What changes for programmers with GPT-5-Codex from OpenAI?
The market is driven by Microsoft's GitHun Copilot and Anysphere's Cursor. Apple integrates Claude and now the novelty of OpenAi. Ai is now a coding tool.
3' min read
3' min read
Programming with artificial intelligence: tech companies continue to raise the stakes. They improve the solutions that can be used for what is one of the most disruptive uses of AI and deepen partnerships. The latest late-summer news fully confirms this.

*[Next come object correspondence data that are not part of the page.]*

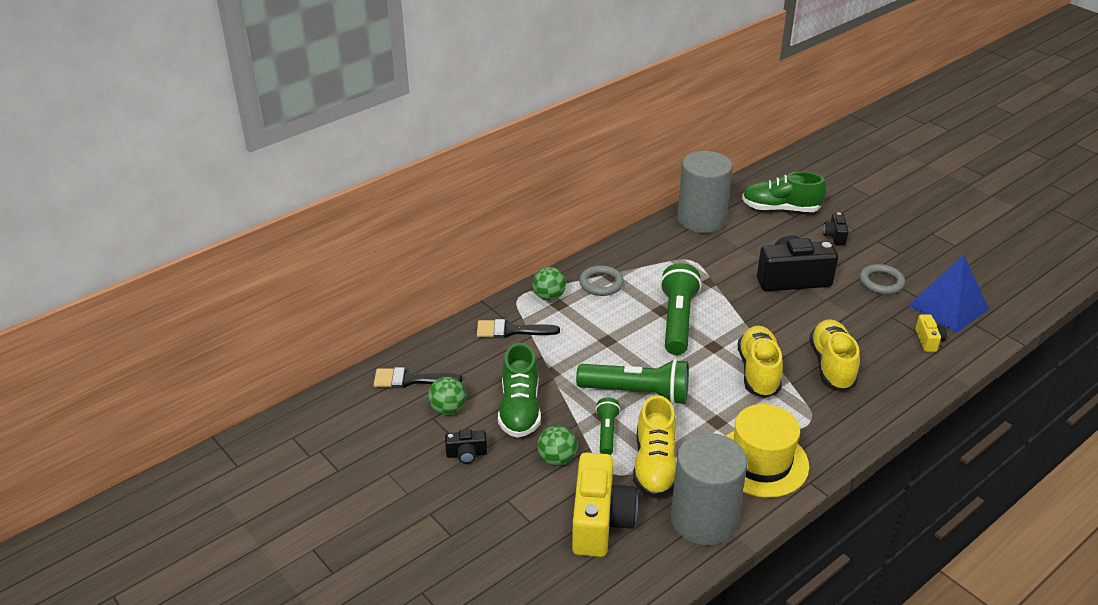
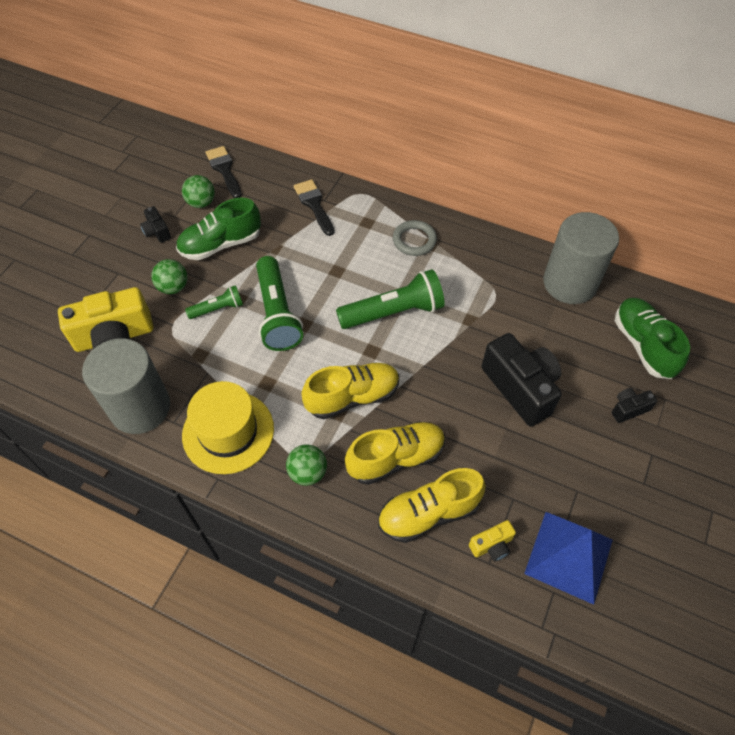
camera: 65 degrees right, 20 degrees up
green ball [532,267,566,301] -> green ball moved to [286,444,327,486]
yellow shoe [633,395,676,498] -> yellow shoe moved to [378,468,486,543]
grey ring [859,264,905,295] -> none

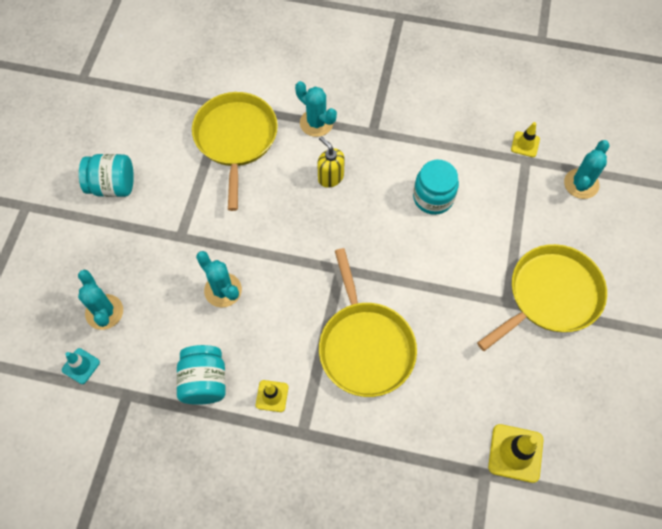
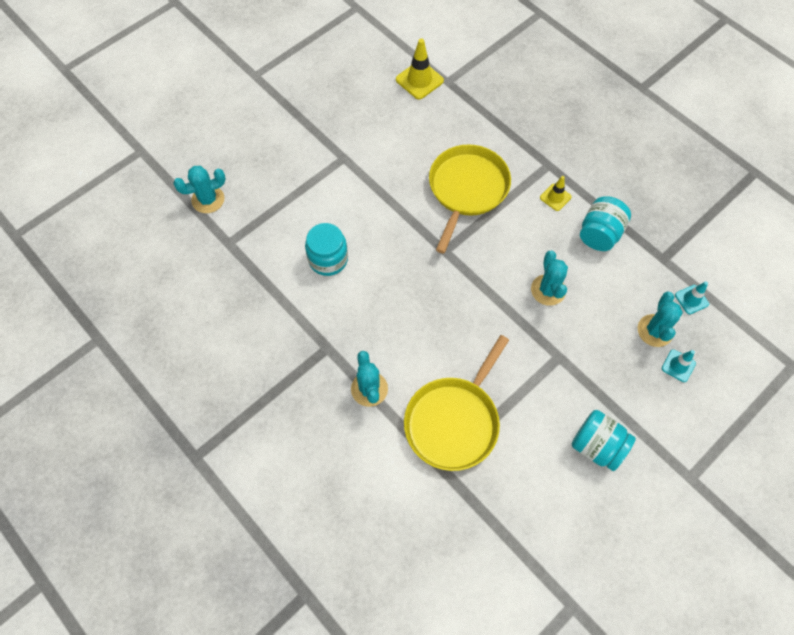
camera: 145 degrees left, 0 degrees up
yellow soap dispenser [317,136,345,188] -> none
yellow pan [477,244,607,351] -> none
yellow traffic cone [511,122,540,157] -> none
none -> turquoise traffic cone [662,349,696,382]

OpenAI has just presented GPT-5 Codex, an evolution of the model dedicated to coding, while Apple is going full steam ahead with the integration of Anthropic's Claude into its Xcode development environment. Two moves that redraw the balance in a sector already animated by Microsoft's GitHub Copilot and an alternative player such as Anysphere's Cursor.
The main novelty of Gpt-5 Codex is its ability to operate as a software agent: the model does not just suggest lines of code, but can work for hours on complex tasks, iterating, testing and refining on its own. A step towards the virtual developer, capable of large-scale refactoring (code optimisation) and deep debugging.
Codex is integrated in the paid versions of Chatgpt. For Plus users, usage limits are more stringent, a handful of coding sessions per week, while Pro users should rarely encounter limits in normal use.
The company claims to have trained GPT-5-Codex to perform code reviews and asked experienced software engineers to evaluate the model review comments. The engineers allegedly found that GPT-5-Codex sends fewer erroneous comments and instead adds more 'high-impact comments'.